GR 27378; (March, 1976) (Digest)
G.R. No. L-27378 March 31, 1976
PHILIPPINE AIR LINES, INC., petitioner, vs. PHILIPPINE AIR LINES EMPLOYEES ASSOCIATION (PALEA) and the COURT OF INDUSTRIAL RELATIONS, respondents.
FACTS
The case originated from a petition filed by PALEA with the Court of Industrial Relations (CIR) seeking to compel Philippine Air Lines (PAL) to renew trans-Pacific plane tickets for Mr. and Mrs. Paul Holganza, Sr. The tickets, issued in 1964 as part of Holganza’s earned trip pass privilege under the PAL-PALEA collective bargaining agreement (CBA), expired unused on March 9, 1965. Holganza, a union official, could not use the tickets because he had to attend to a strike declared by PALEA on January 25, 1965. This petition was an incident to a main case (No. 43-IPA[6]) where PAL sought to declare that strike illegal. In a Partial Decision, the CIR directed certain striking employees to return to work but ordered union officials, including Holganza, not to return pending the main case’s final resolution.

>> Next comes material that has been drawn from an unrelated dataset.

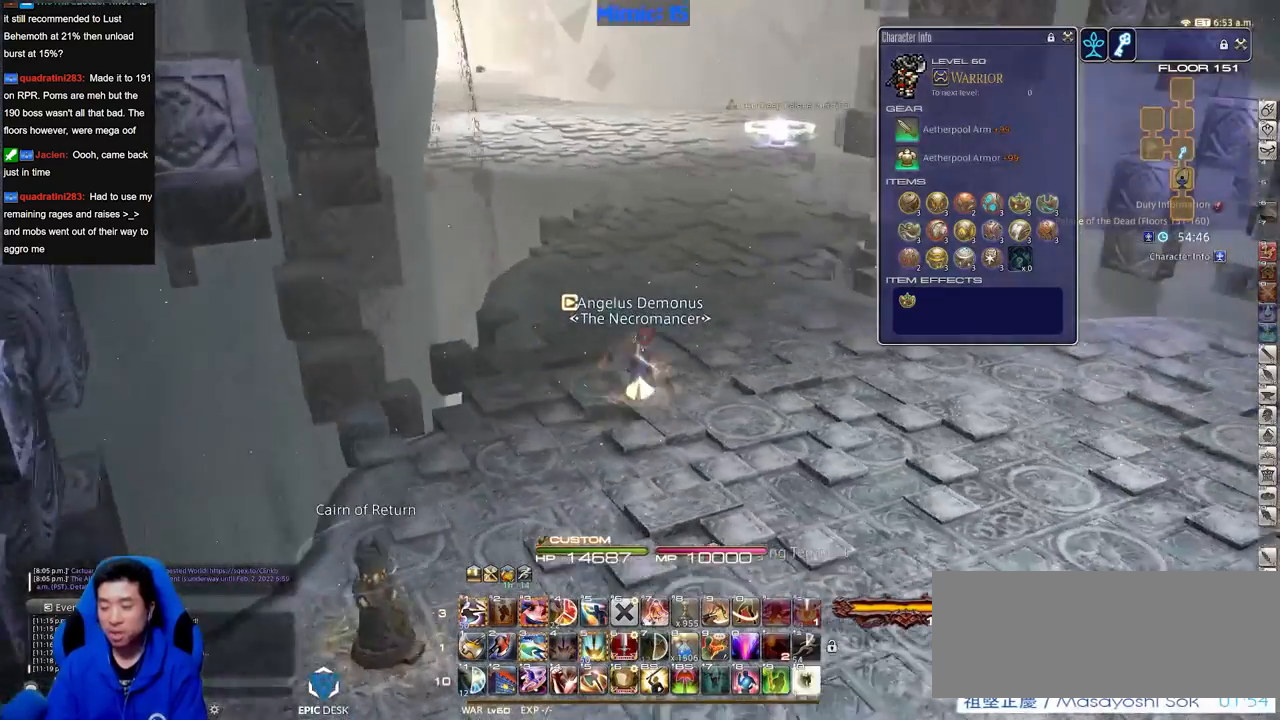
{"keys": ["rbracket", "w"], "events": [[401, "rbracket", "down"]]}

PAL opposed the renewal of the tickets, arguing that under company policy and the CBA, unused trip passes are forfeited. It specifically invoked Section 4(e) of Article XVI of the CBA, which states that employees laid off for cause cease to enjoy trip pass privileges effective on the date of termination. PAL contended that the CIR’s order for Holganza not to return to work effectively placed him in a status akin to being laid off, thus forfeiting his privilege. The CIR, however, issued an order directing PAL to issue new tickets, which it upheld en banc, prompting PAL’s appeal to the Supreme Court.
ISSUE
The primary issues were: (1) Whether Holganza was entitled to the re-issuance of his trip pass tickets despite the CIR order barring his return to work pending the main case; and (2) Whether the CIR had jurisdiction over PALEA’s petition for enforcement of the CBA provision.
RULING
The Supreme Court denied PAL’s petition, affirming the CIR’s order. On the first issue, the Court held that the CIR’s directive for Holganza not to return to work did not equate to a termination for cause under the CBA. The order was a provisional measure to maintain the status quo pending final adjudication of the main unfair labor practice case. The Court emphasized that the language of the CBA was clear: forfeiture under Section 4(e) applied only upon actual termination for cause. Since Holganza’s employment had not been terminated by a final decision, his earned privilege remained intact. The non-cumulative nature of the trip pass, as argued by PAL, did not imply forfeiture but merely prevented its accumulation from year to year.
On the jurisdictional issue, the Court ruled that the CIR unquestionably had jurisdiction. Holganza’s petition was an incident of the main case (No. 43-IPA[6]), which was still pending before the CIR. As the tribunal with jurisdiction over the main dispute, it necessarily had authority over all ancillary matters. Furthermore, the Court reiterated that a refusal to comply with the terms of a collective bargaining agreement constitutes bargaining in bad faith and an unfair labor practice, a matter squarely within the jurisdiction of the industrial court. Therefore, the CIR acted within its authority in ordering PAL to fulfill its contractual obligation under the CBA.